(Текст для чтения)
============

И это отнюдь не было результатом влияния эмигрантской групповщины. Устами Ахматовой говорила боль уничтожаемой культуры. К тому же не было в позиции Иванова жертвенности, что так характерно для христианского пафоса русской классической поэзии. Ну не было, так не было — что уж тут поделаешь! Было, однако, нечто иное, что и пытается объяснить нам Аверинцев. Что же именно?
Снова процитируем исследователя: «С высоты ивановской вольной скворешни — или, если вспомнить образ из другого стихотворения, написанного еще в Москве, родной голубятни — старый и все никак не затихающий спор между почвенничеством и западничеством выглядит примерно так. Почвенничество, замыкающее личность в тождестве этноса и страны, есть провинциализм, так сказать, топографический. Но западничество, фетишизирующее современность и прогресс, предстает как провинциализм хронологический» (10). Но при этом не забудем и социальной резкости поэта, порой все же прорывавшейся. Стихотворение 1906 г. «Язвы гвоздиные» о погромах под прикрытием Христовой хоругви вполне трагически — актуально, понятно, что скворешня не всегда была местом обитания поэта:
Сатана свои крылья раскрыл, Сатана Над тобой, о родная страна! И смеется, носясь над тобой, Сатана, Что была ты Христовой звана: «Сколько в лесе листов, столько в поле крестов: Сосчитай пригвожденных христов! И Христос твой — сором: вот идут на погром — И несут Его стяг с топором». И ликует, лобзая тебя, Сатана, — Вот, лежишь ты, красна и черна; Что гвоздиные свежие раны — красна, Что гвоздиные язвы — черна.Иными словами, реальность он вполне сознавал. Но попытки ее преображения он искал на слишком опасных дионисийских путях, на путях отказа от возрожденчески — личностного искусства, на путях возрождения мистериального действа. Чревато это пожелание было уничтожением культуры образованных классов, которая вырабатывалась уж очень медленно, начиная с времен Античности, потом Возрождения и искусства Нового времени. Провокационный отказ от разума, обращение к почве, характерные для немецких романтиков, приведшие к Освенциму, были весьма плодотворно усвоены русскими мальчиками — писателями, мыслителями, поэтами. Надо сказать, что и на их экзерсисы история ответила быстро и жестко. Уже упомянутый выше Степун писал: «Мысли Вячеслава Иванова осуществились — правда, в весьма злой, дьявольской перелицовке — гораздо быстрее, чем кто-либо из нас мог думать» [1079] .

============

Сохранённые записи данных:
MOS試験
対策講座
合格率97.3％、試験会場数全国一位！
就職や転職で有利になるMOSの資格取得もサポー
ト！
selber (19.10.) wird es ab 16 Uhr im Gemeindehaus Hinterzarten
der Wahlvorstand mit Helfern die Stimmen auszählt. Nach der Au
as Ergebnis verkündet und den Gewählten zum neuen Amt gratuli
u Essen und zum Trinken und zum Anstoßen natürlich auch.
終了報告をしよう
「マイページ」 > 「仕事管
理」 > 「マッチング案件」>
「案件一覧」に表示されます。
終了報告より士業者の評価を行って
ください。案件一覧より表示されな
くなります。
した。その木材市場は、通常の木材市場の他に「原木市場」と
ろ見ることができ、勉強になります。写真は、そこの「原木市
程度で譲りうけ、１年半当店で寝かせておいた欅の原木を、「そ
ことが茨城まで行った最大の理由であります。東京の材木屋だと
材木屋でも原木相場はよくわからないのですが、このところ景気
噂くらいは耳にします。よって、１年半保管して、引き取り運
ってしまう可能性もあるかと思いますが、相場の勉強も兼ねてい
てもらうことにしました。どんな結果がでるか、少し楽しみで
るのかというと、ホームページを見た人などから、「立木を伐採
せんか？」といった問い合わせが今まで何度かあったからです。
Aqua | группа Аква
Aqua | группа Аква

============

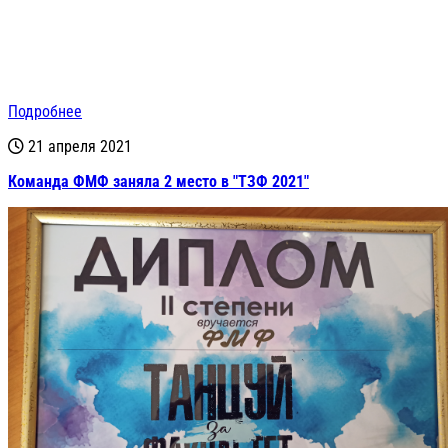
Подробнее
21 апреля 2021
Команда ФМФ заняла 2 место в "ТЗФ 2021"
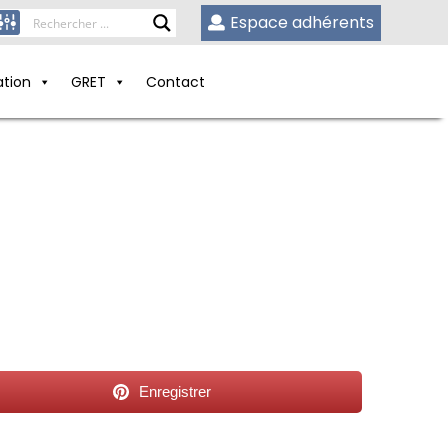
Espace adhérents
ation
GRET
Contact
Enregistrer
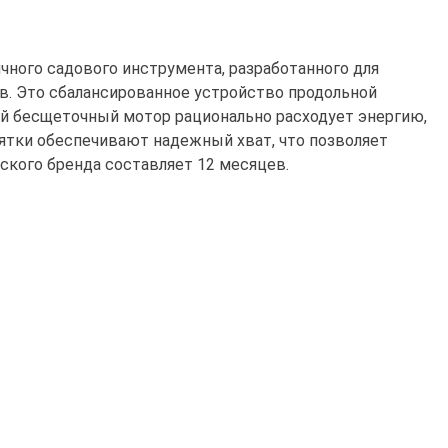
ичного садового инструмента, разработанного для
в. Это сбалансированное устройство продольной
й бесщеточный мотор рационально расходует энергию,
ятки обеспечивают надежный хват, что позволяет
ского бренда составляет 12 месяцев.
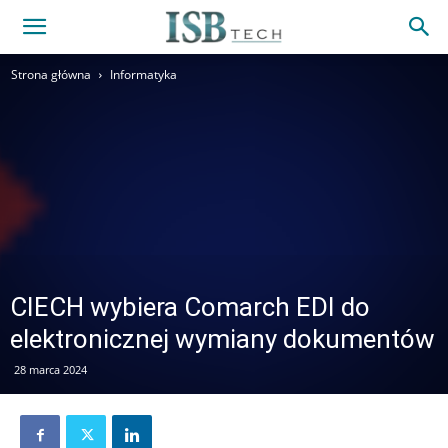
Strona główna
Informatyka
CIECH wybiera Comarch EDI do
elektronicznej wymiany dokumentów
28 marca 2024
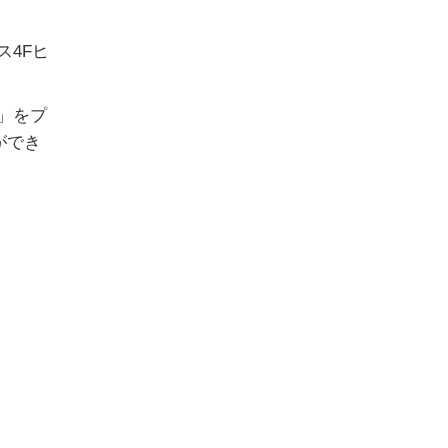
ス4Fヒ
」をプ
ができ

============

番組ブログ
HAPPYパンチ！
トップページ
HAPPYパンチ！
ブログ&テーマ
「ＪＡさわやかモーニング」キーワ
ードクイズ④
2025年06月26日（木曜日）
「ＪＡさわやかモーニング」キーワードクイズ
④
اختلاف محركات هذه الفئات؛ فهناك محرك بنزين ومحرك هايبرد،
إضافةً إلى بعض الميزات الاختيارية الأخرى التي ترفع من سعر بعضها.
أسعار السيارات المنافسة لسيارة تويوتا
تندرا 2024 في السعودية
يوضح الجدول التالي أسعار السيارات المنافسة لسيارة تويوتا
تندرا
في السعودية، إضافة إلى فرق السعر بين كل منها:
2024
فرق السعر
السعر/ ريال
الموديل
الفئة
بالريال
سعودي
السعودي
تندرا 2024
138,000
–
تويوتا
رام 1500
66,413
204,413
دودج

============

(Задания к тексту)
1. Определите, соответствуют ли тексту о Вячеславе Иванове следующие утверждения: (а) стихотворение «Язвы гвоздиные» написано в 1906 году; (б) в цитате исследователя почвенничество названо провинциализмом хронологическим; (в) по словам Степуна, мысли Вячеслава Иванова осуществились медленнее, чем ожидалось. Для каждого дайте ответ «да» или «нет» и приведите решающие слова текста в точной цитате.
2. Перепишите без изменений отрывок текста о Вячеславе Иванове, начиная со слов «И это отнюдь» и заканчивая словами «Что же именно?» включительно.

(Ответы к упражнению)
1.
(а) Да: «Стихотворение 1906 г. «Язвы гвоздиные»».
(б) Нет: «Почвенничество, замыкающее личность в тождестве этноса и страны, есть провинциализм, так сказать, топографический».
(в) Нет: «гораздо быстрее, чем кто-либо из нас мог думать».

2.
И это отнюдь не было результатом влияния эмигрантской групповщины. Устами Ахматовой говорила боль уничтожаемой культуры. К тому же не было в позиции Иванова жертвенности, что так характерно для христианского пафоса русской классической поэзии. Ну не было, так не было — что уж тут поделаешь! Было, однако, нечто иное, что и пытается объяснить нам Аверинцев. Что же именно?